Professional trustees are concerned that their role will be undermined by Government pension reforms, with specific concerns about reserve powers to direct DC investment decisions.
In a panel debate at Corporate Adviser’s Master Trust and GPP Conference three professional trustees expressed their deep reservations about this element of the Pension Schemes Bill, which gives the Government the right to mandate that schemes invest a set portion of their default funds into certain assets classes.
Helen Dean, chair of the Standard Life Master Trust Board and a former CEO of Nest said that investment decisions should “always be driven by member need” and there is a danger this potentially over-rides this.
She also cited other concerns with this part of the legislation. “There is the risk it interferes with the efficiency of markets”. She pointed out that larger pension funds have been able to negotiate prices downwards in private markets, but if schemes are obliged to invest fixed amounts into certain asset classes this could hamper this process.
“There is also a risk for Government. If there is a period when an asset class underperforms, which will inevitably happen, and it is mandatory for schemes to hold invest in this areas, then the pressure to offer compensation to savers will be enormous.” This is a potential risk to government, and ultimately taxpayers she says.
Dean adds: “Personally I think it will be ill-advised for government to enact these reserved powers of mandation contained in this Bill.”
Capital Cranfield professional trustee Andrew Cheseldine said he agreed with all of her points. “I can’t believe any politician would want their fingerprint on this,” he added
He also pointed out that while this provision has been included in the Bill due to the Government wanting schemes to diversify into private assets, including UK-based opportunities, the way the Bill is worded could allow future government to include other assets or stipulate higher investment limits.
While he said he does not object to DC investments into private markets, this should be the trustees’ decision, based on the interests of their membership.
Vidett head of trusteeship Alison Hatcher said it was “very disappointing that we’ve ended up here, and so quickly too.” She said there has been a lack of discussion with trustees up to now, though she said she remained confident that their voice was starting to be heard.
Hatcher agreed there was a positive case to be made for greater DC investment into private assets. She said she supports investment into projects like local housing, which can deliver returns for investors and broader benefits for members, in terms of affordable housing to buy and rent.
“It is possible to get good returns from smaller more locally-invested funds that can deliver a real impact,” she added.
The panel discussed the point of view that the Government gives generous tax relief on pension contributions, so should be able to require schemes to invest at least a portion of these funds directly into the UK economy. This was a view that has been put forward by a number of former pensions ministers, including Guy Opperman and Ros Altmann.
But Dean says she strongly contests this premise. “This is not government money. It is members’ money and decisions should be made on their behalf.”
But while there was consternation about this particular part of the Pension Schemes Bill, the trustees welcomed the broader direction of travel. Dean said the drive towards consolidation across the industry would likely facilitate more investment into private markets — hopefully negating the need for the government to activate these reserve powers.

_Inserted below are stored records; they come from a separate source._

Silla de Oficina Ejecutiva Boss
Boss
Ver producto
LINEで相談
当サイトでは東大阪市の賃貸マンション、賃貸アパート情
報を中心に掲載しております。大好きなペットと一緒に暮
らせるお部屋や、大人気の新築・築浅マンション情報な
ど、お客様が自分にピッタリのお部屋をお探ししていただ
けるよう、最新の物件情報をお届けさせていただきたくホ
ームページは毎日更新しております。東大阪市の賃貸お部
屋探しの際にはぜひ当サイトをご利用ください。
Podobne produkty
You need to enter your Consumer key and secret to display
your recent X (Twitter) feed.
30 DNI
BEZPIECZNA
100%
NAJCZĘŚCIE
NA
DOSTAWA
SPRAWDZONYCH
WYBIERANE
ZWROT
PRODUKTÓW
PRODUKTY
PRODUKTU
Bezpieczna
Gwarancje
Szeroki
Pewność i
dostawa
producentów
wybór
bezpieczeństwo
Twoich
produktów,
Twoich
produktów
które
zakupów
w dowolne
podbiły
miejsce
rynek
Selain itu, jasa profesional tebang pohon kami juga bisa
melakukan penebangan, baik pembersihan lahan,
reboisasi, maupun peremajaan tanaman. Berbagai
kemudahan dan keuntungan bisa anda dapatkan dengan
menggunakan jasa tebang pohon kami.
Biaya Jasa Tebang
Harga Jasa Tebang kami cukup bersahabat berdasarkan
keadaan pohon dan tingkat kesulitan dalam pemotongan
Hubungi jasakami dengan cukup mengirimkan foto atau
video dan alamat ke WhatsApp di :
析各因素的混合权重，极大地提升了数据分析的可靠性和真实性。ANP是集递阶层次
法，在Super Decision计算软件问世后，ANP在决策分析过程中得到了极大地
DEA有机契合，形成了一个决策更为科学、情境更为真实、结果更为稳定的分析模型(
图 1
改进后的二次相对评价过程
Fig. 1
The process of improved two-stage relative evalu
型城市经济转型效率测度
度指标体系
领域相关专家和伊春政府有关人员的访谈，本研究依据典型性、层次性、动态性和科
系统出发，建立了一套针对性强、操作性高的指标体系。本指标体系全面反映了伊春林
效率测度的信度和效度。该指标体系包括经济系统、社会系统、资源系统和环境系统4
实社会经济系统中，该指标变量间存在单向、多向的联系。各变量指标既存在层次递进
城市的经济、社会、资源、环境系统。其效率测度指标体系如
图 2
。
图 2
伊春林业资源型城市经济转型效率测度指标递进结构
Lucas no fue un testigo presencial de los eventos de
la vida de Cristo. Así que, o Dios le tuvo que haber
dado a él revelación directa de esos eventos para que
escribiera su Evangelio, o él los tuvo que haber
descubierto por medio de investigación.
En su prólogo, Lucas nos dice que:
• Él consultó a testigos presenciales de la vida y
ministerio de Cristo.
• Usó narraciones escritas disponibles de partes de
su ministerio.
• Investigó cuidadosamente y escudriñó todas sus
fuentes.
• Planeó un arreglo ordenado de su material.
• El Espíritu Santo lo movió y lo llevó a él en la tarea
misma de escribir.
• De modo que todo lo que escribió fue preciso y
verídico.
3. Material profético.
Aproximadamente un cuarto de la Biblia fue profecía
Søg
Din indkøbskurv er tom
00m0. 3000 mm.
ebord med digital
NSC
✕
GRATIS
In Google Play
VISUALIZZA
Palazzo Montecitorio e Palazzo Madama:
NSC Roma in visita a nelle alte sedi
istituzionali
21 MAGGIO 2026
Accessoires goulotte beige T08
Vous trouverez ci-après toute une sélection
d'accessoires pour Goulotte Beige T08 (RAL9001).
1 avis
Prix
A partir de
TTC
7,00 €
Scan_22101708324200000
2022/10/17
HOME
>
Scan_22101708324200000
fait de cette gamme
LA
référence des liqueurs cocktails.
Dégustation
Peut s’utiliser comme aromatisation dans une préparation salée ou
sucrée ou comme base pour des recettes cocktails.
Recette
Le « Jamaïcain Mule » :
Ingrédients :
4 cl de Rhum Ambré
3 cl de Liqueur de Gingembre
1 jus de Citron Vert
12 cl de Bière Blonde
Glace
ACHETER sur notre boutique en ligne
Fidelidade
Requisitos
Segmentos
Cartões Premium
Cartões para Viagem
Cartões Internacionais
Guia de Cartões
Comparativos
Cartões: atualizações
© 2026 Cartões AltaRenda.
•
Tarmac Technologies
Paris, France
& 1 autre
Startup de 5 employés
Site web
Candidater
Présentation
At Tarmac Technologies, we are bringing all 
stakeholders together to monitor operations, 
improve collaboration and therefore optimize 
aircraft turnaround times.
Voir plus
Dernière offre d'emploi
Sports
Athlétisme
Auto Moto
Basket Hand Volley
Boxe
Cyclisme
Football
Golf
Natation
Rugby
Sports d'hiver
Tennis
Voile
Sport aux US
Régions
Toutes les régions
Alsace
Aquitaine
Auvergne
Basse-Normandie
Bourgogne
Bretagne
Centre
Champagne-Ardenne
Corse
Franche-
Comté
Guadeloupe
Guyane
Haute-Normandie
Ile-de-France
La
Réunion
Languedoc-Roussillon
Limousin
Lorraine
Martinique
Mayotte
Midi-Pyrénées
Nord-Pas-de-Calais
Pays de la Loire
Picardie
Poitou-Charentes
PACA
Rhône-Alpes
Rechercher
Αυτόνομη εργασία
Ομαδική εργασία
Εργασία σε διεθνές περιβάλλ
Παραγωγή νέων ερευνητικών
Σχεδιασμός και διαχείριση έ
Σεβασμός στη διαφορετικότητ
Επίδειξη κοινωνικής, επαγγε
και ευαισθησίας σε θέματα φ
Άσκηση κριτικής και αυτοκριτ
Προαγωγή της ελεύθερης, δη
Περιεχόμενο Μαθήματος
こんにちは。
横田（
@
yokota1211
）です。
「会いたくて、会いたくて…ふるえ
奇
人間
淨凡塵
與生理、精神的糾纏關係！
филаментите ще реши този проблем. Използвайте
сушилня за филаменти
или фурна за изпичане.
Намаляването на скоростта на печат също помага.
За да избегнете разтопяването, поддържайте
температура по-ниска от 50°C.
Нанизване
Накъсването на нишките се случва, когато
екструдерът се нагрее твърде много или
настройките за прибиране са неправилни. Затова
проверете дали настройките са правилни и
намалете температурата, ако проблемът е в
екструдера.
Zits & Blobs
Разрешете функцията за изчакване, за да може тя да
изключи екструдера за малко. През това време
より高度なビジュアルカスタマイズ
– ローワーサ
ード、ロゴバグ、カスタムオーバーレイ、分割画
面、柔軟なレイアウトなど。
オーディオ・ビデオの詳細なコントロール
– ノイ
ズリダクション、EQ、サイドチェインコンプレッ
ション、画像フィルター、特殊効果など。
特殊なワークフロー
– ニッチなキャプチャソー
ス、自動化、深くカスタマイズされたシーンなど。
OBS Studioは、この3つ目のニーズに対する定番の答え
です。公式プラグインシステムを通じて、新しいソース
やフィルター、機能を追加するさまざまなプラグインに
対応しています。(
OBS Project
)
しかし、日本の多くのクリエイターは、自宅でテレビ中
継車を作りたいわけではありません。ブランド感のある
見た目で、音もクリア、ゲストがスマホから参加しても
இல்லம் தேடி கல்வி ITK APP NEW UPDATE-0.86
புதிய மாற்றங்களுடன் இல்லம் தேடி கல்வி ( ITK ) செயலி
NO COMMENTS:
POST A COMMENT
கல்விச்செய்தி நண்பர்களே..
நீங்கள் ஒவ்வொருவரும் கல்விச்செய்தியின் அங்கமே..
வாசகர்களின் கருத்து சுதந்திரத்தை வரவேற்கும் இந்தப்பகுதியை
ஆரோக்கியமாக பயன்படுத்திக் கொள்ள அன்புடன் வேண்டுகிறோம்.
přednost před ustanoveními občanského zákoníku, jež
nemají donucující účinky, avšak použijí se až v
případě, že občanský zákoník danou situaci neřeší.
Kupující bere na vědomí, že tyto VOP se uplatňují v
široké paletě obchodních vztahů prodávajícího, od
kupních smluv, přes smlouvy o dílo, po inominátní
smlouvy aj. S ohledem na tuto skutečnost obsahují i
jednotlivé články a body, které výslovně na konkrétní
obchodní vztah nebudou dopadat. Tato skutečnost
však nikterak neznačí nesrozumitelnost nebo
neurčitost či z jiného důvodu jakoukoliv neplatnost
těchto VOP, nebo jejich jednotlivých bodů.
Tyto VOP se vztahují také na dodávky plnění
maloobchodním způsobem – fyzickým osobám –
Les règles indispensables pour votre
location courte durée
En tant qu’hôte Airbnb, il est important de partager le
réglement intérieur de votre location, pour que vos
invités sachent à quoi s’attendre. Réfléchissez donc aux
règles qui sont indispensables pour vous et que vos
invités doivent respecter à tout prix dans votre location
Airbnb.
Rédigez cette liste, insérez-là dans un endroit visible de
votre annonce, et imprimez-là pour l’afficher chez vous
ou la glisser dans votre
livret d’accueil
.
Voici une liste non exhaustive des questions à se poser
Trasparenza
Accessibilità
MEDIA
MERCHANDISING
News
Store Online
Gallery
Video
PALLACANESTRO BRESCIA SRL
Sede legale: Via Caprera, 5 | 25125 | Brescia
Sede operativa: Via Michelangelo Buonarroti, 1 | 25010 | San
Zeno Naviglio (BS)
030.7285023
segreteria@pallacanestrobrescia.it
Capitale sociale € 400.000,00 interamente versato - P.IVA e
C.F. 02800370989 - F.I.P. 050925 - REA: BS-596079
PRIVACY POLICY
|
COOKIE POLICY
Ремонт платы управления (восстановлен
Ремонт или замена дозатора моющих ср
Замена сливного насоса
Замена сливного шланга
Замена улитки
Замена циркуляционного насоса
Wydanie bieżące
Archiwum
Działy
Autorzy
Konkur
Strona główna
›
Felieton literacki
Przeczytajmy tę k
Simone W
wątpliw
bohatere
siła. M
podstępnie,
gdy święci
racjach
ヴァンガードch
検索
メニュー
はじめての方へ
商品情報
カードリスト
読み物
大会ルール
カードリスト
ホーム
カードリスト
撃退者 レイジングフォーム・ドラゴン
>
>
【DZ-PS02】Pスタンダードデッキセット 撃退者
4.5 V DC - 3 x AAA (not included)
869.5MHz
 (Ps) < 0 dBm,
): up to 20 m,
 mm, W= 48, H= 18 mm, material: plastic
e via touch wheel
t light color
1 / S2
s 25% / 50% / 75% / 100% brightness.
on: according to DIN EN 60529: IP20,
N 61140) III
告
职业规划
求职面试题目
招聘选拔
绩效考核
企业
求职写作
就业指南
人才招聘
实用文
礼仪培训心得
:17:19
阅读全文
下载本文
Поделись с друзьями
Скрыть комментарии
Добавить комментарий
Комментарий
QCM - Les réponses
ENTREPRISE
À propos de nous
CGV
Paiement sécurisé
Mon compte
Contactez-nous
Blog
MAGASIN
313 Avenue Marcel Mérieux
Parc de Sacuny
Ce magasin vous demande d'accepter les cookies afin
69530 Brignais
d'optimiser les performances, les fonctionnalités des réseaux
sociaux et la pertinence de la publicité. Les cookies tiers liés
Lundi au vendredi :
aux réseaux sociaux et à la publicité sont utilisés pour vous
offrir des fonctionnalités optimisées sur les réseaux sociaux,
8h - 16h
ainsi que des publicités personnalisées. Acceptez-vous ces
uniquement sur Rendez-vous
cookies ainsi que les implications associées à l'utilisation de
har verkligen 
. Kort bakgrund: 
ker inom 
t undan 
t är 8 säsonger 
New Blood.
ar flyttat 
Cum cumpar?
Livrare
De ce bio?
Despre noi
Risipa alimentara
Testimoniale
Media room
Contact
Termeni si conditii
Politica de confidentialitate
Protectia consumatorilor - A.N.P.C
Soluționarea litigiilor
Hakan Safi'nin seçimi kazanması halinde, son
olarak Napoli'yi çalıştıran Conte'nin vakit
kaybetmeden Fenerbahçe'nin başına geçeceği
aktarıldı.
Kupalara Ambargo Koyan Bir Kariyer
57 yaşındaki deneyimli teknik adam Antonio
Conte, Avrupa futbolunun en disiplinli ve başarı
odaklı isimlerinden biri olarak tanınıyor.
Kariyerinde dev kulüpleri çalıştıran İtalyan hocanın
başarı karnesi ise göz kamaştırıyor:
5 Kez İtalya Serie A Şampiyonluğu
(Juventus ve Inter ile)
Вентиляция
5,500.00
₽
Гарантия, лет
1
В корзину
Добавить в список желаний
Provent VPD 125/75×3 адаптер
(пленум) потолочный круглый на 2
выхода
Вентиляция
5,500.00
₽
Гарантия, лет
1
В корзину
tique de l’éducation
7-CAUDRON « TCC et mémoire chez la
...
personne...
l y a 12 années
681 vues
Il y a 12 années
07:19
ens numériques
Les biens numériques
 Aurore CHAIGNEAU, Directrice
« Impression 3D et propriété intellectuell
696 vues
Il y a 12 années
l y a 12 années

Other topics under discussion included the new value for money regulations. Dean said that while this was broadly welcomed there was a danger that it could “erode” the power of trustees if this lead to herding, when it came to investment decisions.
The panel also discussed potential conflicts of interests faced by the profession. Cheseldine says there may be concerns when professional trustees are effective “rubber-stamping” a range of additional services offered by their company to the scheme.
Hatcher though pointed out that most trustees were aware of any potential conflicts, and should have well-thought through process to identify and deal with these issues, should they arise. Such governance issues are part of a trustees took-kit she said, that are dealt with frequently.
Hatcher added that she welcomed the regulation of trustees but did not think it would make a significant different to day-to-day activities.
Cheseldine agreed and said fiduciary duty as it stood was working well and he hoped the government would recognise the valuable role trustees played protecting members’ interests.